Each year, OSTA-AECO determines membership fees using a two-part formula and charges a registration fee for attendance at each conference. The organization proposes that in addition to providing the fixed and variable membership fee amount to school boards, an additional $1,800 per student trustee be allocated to be used for registration fees at provincial meetings. The model would be structured as follows and allocated in addition to the current $2,500 given to school boards to support student voice.

  • Fixed Base Membership Fee: $750
  • Variable Membership Fee: $1,800 per Student Trustee + $0.05 per student

Combined, the base and variable membership fees allow for an equitable contribution to OSTA-AECO across boards of all sizes, in addition to the current funding that is provided to school boards to promote student voice activities.

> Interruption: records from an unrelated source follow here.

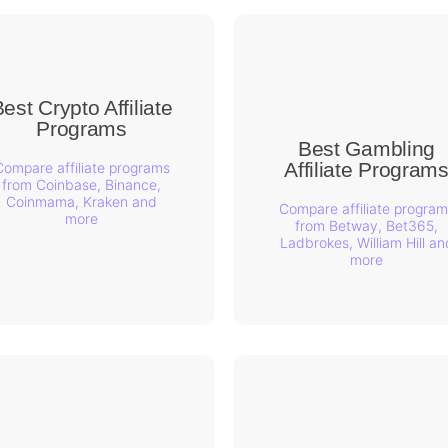
est Crypto Affiliate
Programs
Best Gambling
Affiliate Program
Compare affiliate programs
from Coinbase, Binance,
Coinmama, Kraken and
Compare affiliate program
more
from Betway, Bet365,
Ladbrokes, William Hill an
more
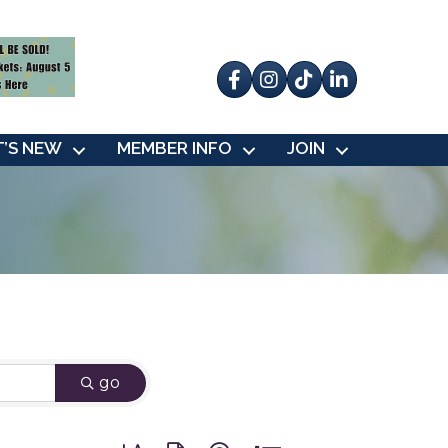
Facebook
Instagram
tik tok
’S NEW
MEMBER INFO
JOIN
go
Button group with nested dropdown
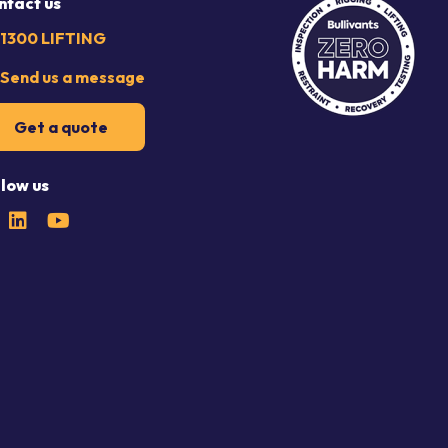
ntact us
1300 LIFTING
Send us a message
Get a quote
llow us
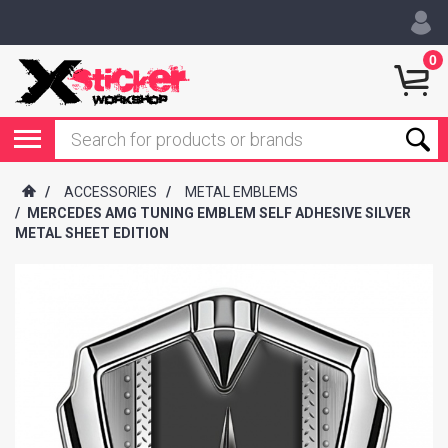
0
/
ACCESSORIES
/
METAL EMBLEMS
/
MERCEDES AMG TUNING EMBLEM SELF ADHESIVE SILVER
METAL SHEET EDITION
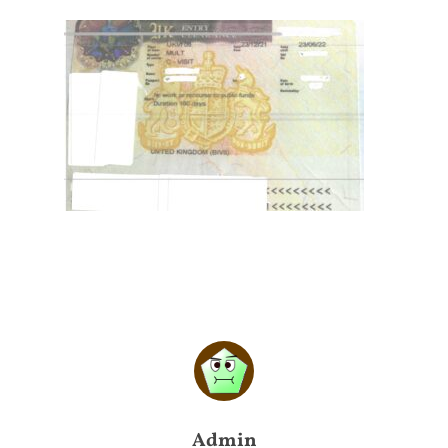
Admin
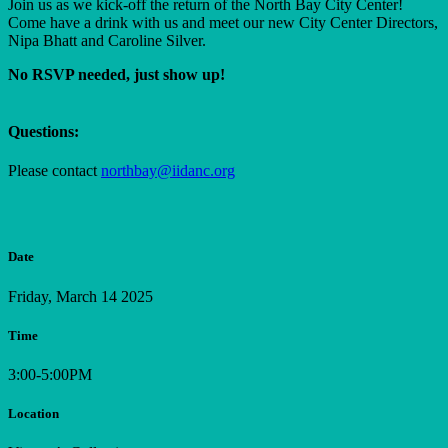
Join us as we kick-off the return
of the North Bay City Center!
Come have a drink with us and meet our new City Center Directors,
Nipa Bhatt and Caroline Silver.
No RSVP needed, just show up!
Questions:
Please contact
northbay@iidanc.org
Date
Friday, March 14 2025
Time
3:00-5:00PM
Location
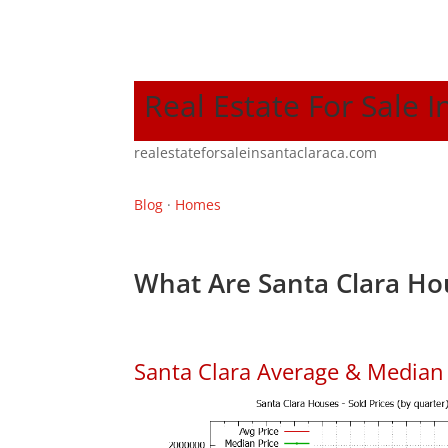
Real Estate For Sale I
realestateforsaleinsantaclaraca.com
Blog
·
Homes
What Are Santa Clara Ho
Santa Clara Average & Median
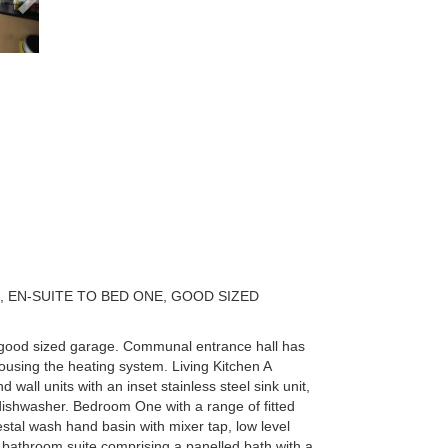
 EN-SUITE TO BED ONE, GOOD SIZED
 a good sized garage. Communal entrance hall has
housing the heating system. Living Kitchen A
wall units with an inset stainless steel sink unit,
dishwasher. Bedroom One with a range of fitted
tal wash hand basin with mixer tap, low level
 bathroom suite comprising a panelled bath with a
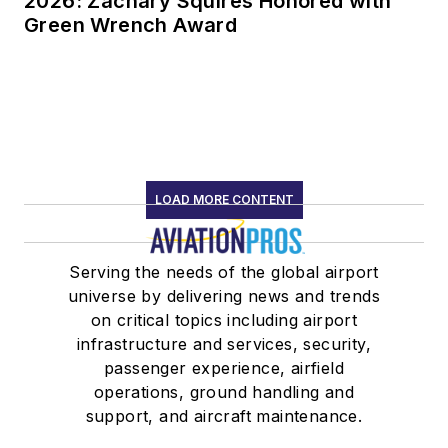
2026: Zachary Squires Honored with
Green Wrench Award
LOAD MORE CONTENT
Serving the needs of the global airport
universe by delivering news and trends
on critical topics including airport
infrastructure and services, security,
passenger experience, airfield
operations, ground handling and
support, and aircraft maintenance.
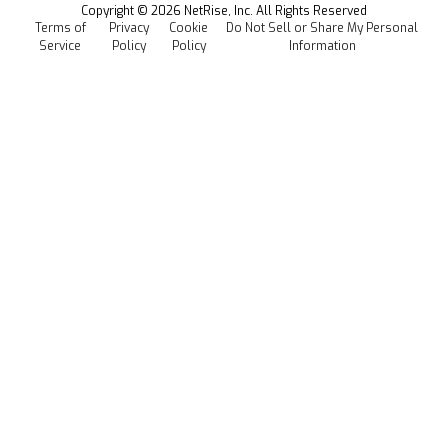
Copyright ©
2026
NetRise, Inc. All Rights Reserved
Terms of
Privacy
Cookie
Do Not Sell or Share My Personal
Careers
Service
Policy
Policy
Information
Media Kit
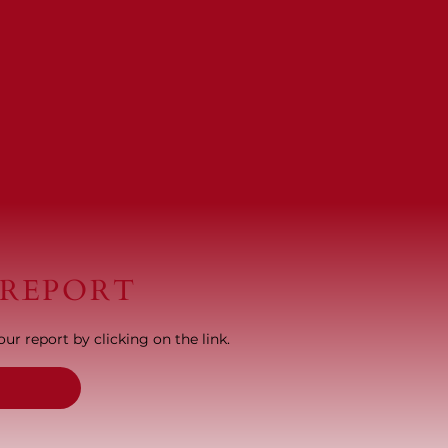
 REPORT
ur report by clicking on the link.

In Ontario, student trustees, pursuant to section 55(7) of the Education Act, have the same status as all board members with respect to access to board resources and training opportunities. By providing OSTA-AECO with the same support other trustees associations currently receive, OSTA-AECO will be able to effectively plan and execute strategic priorities as outlined in this document; while removing the financial strain currently placed on Ontario school boards. Ultimately, these changes will not only free school boards from the financial challenges associated with supporting the incredible work accomplished by student trustees’ but will improve the advocacy ability of student trustees, and will equitably improve the quality of education for Ontario’s most important investment: its students. Therefore, OSTA-AECO recommends that the

Recommendation 6.2: Ministry of Education provide student trustees and OSTA-AECO with the same financial resources as school trustee associations while committing to support the students of Ontario by increasing the overall amount allocated to Student Trustee PD.


  • 1
    General Henry M. Robert, Robert’s Rules of Order: Newly Revised. (DA CAPO PRESS, 2011).